● Exercise A
Rewrite the paragraph of the Anthem review below that begins "Anthem opens with a bang" in a shorter form, keeping its main facts.
● Exercise B
Answer these questions from the Anthem review below:
(i) What is the review's overall judgment of Anthem?
(ii) What is the suit of power armor that a Freelancer pilots called?
(iii) What is the name of the new Cataclysm in the first assignment?

● Excerpted passage
━━━━━━━━━━━━━━━━

Anthem is hugely disappointing.
Anthem opens with a bang. You’re a rookie Freelancer, a bounty hunter who pilots an Iron Man-esque suit of power armor known as a Javelin, and you’ve been thrown into your first assignment: taking down a Cataclysm. See, the world of Anthem was built by the Shapers, who used something known as The Anthem of Creation to, well, create the world. But they disappeared, their work unfinished, leaving their relics, and the Anthem, behind. Thing is, without the Shapers there to control it, the Anthem is… unstable. And when the Anthem gets unstable, it starts to break things. Violently. These moments are called Cataclysms, and as a Freelancer, it’s your job to stop them. This new Cataclysm is called the Heart of Rage, and your team – and several other teams of Freelancers – need to stop it.

━━━━━━━━━━━━━━━━

● Information given
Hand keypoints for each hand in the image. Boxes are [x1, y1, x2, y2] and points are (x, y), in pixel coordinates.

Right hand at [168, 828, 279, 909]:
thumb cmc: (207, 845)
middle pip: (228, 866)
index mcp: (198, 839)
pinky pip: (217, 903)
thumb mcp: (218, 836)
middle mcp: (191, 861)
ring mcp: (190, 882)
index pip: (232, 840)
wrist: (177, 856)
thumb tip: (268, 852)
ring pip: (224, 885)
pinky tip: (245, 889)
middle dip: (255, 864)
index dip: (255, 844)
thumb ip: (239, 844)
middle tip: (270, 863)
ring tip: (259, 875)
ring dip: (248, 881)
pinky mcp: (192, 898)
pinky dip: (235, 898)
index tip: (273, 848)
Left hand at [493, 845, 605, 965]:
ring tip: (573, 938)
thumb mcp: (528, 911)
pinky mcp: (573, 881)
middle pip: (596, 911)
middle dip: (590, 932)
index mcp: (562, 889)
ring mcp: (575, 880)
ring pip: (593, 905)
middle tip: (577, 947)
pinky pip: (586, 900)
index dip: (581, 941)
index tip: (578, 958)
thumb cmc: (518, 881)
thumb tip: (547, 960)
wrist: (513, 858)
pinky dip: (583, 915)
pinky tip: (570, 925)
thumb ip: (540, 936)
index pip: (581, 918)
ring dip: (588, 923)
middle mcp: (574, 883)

━━━━━━━━━━━━━━━━

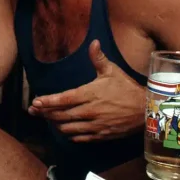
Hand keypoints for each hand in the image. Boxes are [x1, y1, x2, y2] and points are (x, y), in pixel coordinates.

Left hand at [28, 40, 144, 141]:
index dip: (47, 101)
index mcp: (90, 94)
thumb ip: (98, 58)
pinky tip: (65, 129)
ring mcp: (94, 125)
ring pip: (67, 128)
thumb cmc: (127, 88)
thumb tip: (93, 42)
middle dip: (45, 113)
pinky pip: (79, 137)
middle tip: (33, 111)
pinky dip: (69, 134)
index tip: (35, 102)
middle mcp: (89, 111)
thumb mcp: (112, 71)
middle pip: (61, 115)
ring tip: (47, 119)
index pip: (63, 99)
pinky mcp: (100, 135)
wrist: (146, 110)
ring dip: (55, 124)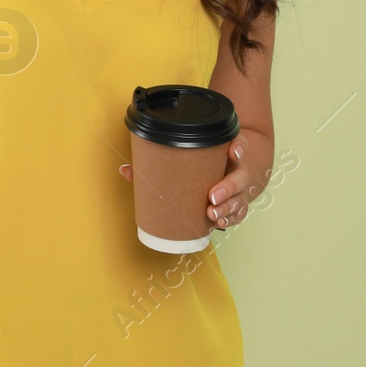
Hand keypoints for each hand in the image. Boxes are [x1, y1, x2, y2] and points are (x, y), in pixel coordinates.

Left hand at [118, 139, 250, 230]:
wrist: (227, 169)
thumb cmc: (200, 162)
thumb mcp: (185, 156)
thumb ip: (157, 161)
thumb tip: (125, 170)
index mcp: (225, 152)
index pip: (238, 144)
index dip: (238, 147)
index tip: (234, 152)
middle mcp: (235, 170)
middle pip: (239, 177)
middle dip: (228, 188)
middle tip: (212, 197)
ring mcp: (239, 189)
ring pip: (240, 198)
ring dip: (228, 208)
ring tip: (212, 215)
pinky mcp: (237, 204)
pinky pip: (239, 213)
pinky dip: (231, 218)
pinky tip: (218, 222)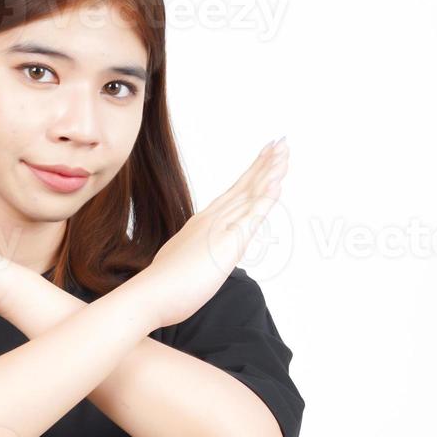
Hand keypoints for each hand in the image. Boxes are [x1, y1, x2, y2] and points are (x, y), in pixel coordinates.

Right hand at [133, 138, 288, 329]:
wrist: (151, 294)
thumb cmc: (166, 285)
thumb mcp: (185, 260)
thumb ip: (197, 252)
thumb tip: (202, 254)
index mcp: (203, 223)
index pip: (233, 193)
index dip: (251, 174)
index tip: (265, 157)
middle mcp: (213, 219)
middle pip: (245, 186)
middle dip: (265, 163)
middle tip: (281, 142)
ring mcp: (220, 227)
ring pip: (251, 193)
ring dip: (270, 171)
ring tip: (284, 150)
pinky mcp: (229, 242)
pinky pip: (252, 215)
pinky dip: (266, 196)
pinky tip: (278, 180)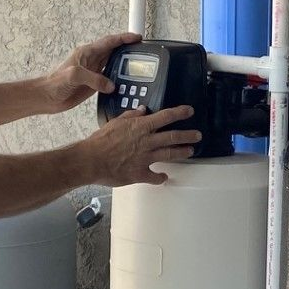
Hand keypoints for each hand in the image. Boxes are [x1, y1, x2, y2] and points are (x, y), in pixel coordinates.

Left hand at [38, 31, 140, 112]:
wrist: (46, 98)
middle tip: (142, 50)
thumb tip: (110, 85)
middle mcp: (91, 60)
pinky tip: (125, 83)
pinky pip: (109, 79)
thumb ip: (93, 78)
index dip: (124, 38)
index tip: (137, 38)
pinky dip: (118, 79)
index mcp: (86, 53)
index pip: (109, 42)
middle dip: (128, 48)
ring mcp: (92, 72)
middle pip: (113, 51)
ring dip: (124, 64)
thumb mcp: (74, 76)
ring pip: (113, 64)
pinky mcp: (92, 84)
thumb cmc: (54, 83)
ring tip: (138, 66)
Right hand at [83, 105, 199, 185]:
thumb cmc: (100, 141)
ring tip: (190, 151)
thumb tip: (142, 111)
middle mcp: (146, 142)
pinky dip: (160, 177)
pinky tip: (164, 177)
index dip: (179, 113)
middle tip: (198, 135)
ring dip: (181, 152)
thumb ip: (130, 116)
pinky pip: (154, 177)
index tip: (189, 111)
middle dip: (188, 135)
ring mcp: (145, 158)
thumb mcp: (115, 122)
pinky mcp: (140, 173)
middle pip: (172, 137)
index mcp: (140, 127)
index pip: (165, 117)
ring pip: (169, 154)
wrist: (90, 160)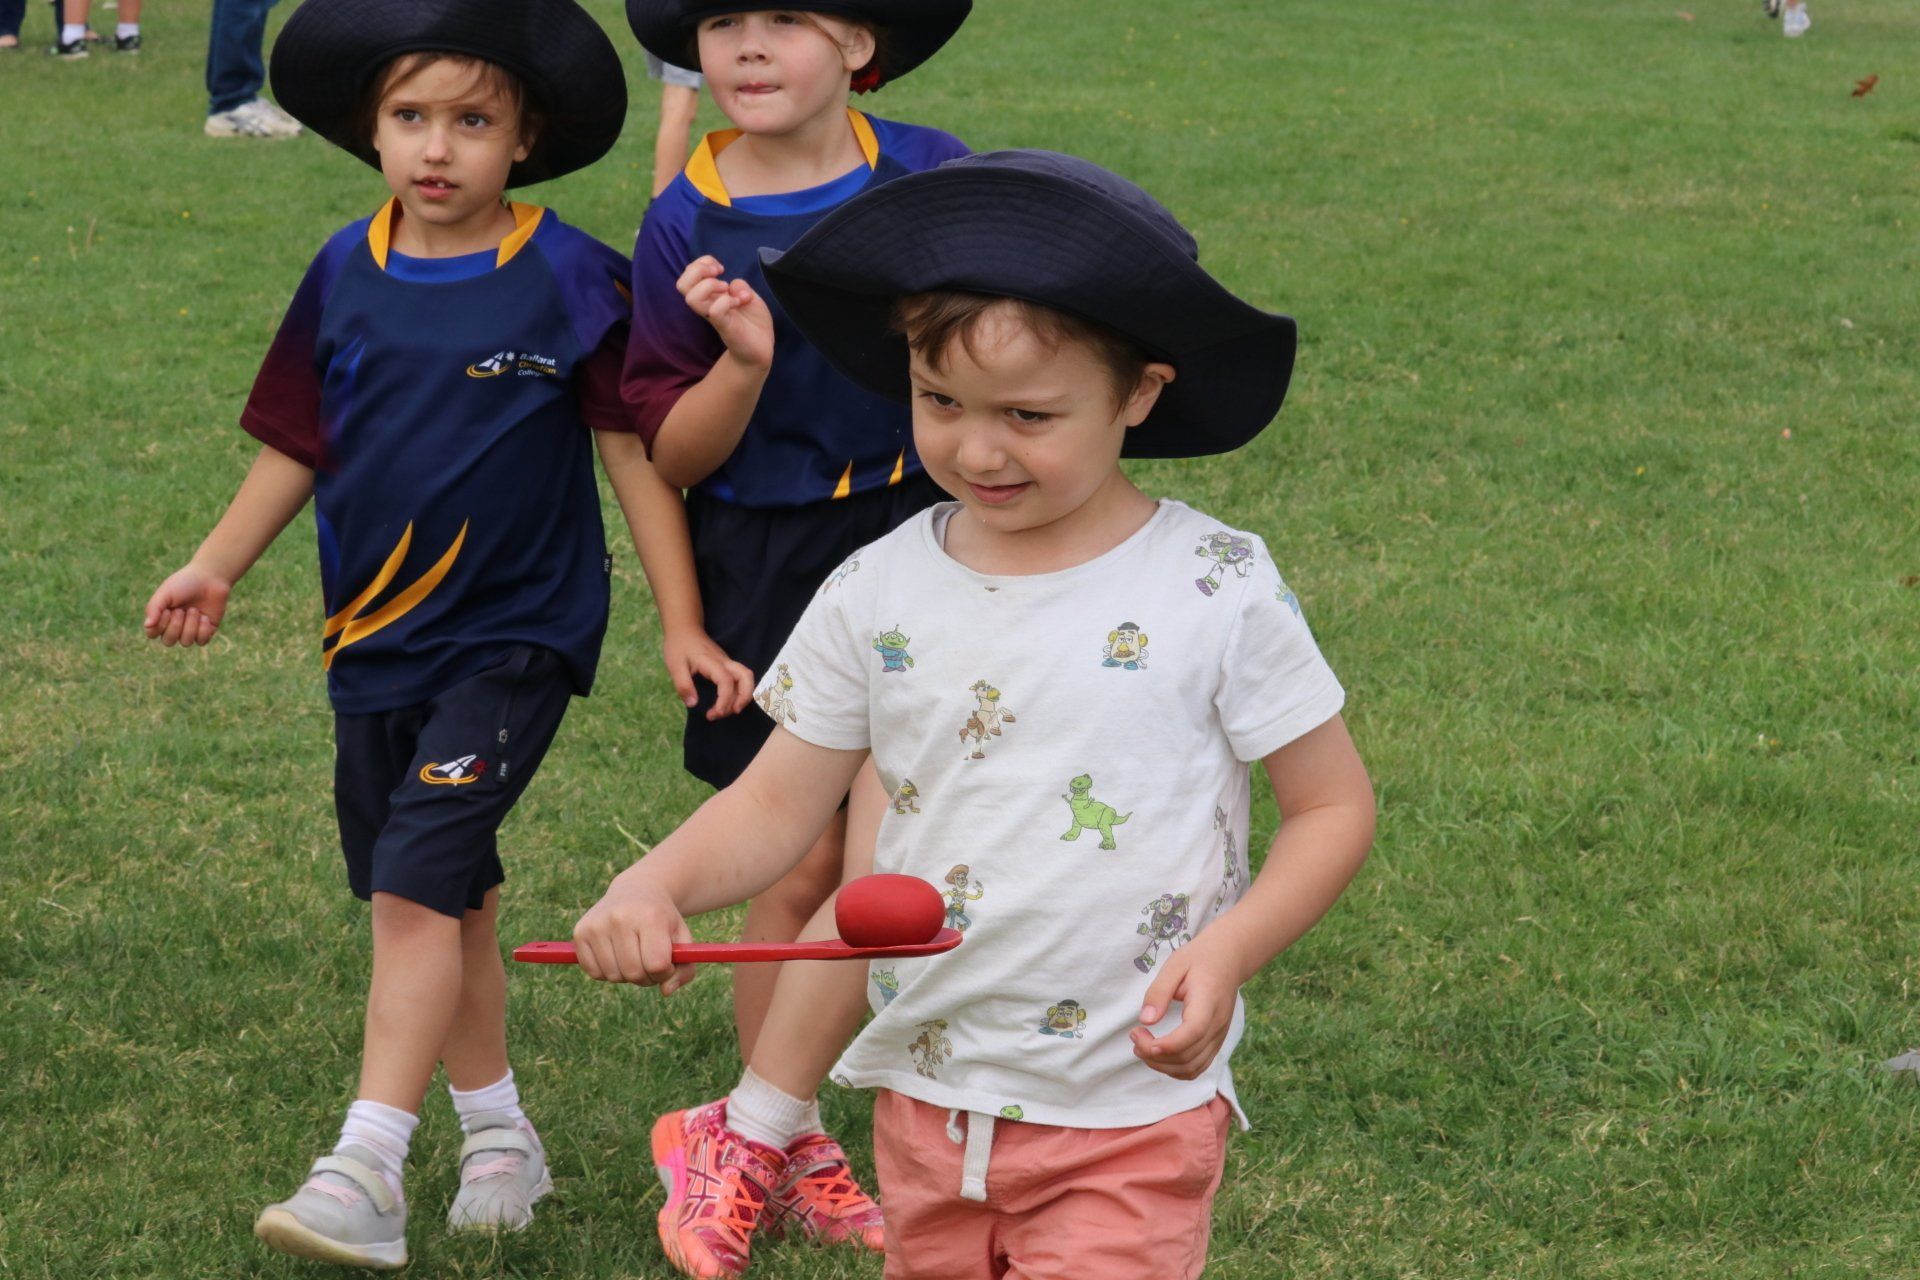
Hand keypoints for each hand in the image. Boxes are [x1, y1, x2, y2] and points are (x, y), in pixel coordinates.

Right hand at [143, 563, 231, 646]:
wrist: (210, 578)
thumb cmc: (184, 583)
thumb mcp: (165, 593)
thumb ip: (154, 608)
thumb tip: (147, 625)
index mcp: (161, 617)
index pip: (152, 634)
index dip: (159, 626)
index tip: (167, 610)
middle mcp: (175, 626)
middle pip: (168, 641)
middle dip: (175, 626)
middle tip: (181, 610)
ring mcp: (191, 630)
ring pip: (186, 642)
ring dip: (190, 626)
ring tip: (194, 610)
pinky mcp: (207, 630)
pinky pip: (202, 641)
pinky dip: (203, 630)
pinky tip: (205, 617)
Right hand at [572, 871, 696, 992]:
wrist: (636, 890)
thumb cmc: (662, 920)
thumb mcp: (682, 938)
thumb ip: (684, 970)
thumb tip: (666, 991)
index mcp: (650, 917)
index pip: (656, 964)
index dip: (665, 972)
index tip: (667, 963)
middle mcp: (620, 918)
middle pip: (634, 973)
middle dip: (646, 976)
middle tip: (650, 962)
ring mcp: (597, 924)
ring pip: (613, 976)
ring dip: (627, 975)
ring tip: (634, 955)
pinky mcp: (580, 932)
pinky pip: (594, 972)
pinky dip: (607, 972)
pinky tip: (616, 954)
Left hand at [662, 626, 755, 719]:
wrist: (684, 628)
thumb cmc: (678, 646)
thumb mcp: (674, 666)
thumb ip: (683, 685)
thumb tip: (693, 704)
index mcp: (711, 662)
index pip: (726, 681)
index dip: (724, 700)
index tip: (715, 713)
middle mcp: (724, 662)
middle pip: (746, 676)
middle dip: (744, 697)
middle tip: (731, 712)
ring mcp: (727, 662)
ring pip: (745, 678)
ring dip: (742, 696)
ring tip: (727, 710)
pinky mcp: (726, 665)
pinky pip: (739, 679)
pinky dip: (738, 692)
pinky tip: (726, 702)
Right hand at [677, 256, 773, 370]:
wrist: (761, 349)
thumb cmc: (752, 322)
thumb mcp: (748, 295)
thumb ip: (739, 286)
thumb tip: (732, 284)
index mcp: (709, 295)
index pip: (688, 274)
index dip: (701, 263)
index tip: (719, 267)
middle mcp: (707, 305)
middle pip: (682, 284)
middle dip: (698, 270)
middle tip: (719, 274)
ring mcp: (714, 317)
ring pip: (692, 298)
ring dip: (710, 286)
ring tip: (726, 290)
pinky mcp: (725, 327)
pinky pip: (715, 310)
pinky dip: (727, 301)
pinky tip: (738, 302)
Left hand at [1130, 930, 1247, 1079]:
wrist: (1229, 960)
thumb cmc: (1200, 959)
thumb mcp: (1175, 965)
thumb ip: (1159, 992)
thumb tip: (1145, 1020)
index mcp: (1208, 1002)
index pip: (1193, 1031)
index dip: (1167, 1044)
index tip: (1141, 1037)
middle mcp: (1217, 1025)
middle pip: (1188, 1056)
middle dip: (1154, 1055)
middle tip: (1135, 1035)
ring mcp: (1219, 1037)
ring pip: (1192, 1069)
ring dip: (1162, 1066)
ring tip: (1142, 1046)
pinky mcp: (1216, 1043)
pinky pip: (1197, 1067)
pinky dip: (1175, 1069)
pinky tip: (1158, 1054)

━━━━━━━━━━━━━━━━

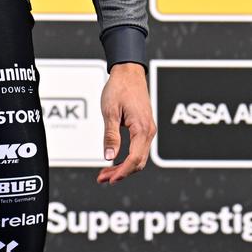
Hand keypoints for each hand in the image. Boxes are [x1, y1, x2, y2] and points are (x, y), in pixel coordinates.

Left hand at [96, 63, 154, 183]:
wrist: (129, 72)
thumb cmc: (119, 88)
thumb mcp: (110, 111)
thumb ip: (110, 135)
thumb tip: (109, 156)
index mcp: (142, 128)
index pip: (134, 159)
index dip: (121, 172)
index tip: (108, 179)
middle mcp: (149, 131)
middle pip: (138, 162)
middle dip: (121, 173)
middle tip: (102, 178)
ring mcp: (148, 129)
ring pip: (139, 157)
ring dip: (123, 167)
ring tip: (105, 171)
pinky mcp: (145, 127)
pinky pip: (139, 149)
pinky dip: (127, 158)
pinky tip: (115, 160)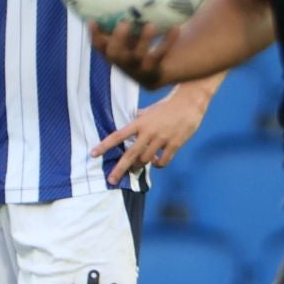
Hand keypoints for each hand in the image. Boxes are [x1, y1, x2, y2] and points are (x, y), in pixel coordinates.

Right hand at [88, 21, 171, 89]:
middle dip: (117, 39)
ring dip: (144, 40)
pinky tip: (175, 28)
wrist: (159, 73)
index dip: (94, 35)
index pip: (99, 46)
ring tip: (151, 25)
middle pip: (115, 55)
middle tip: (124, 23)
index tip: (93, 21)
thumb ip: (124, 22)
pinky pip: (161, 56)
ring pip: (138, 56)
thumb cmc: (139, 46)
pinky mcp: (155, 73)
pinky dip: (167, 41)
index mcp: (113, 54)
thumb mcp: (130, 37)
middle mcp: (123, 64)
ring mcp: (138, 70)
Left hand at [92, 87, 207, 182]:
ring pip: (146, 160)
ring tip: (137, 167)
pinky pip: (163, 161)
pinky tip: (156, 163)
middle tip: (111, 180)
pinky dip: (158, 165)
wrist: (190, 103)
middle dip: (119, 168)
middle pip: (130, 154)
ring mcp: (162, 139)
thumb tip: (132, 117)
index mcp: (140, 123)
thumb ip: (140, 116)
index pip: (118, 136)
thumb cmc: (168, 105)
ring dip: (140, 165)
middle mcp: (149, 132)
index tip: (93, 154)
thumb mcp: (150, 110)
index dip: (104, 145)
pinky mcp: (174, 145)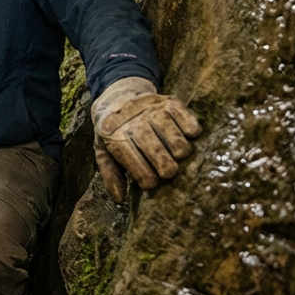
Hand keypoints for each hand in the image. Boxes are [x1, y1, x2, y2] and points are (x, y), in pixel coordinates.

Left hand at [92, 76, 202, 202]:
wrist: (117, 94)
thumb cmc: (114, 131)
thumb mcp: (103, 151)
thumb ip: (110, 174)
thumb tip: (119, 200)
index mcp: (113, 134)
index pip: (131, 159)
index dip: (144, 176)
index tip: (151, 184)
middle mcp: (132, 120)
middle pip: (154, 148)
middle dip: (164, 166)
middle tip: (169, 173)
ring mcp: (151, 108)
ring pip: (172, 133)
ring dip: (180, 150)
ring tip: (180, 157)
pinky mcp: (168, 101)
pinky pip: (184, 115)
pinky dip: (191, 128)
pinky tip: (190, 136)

━━━━━━━━━━━━━━━━

● Response box A
Anthem begins with the player as a rookie Freelancer, a bounty hunter piloting a Javelin, a suit of power armor similar to Iron Man's. The Shapers built the world with the Anthem of Creation but vanished before finishing, leaving their relics and the Anthem behind. Without them, the Anthem is unstable and violently breaks things in events called Cataclysms, which Freelancers must stop. The first assignment is to stop a new Cataclysm, the Heart of Rage, together with several other teams of Freelancers.

● Response box B
(i) It is hugely disappointing.
(ii) A Javelin.
(iii) The Heart of Rage.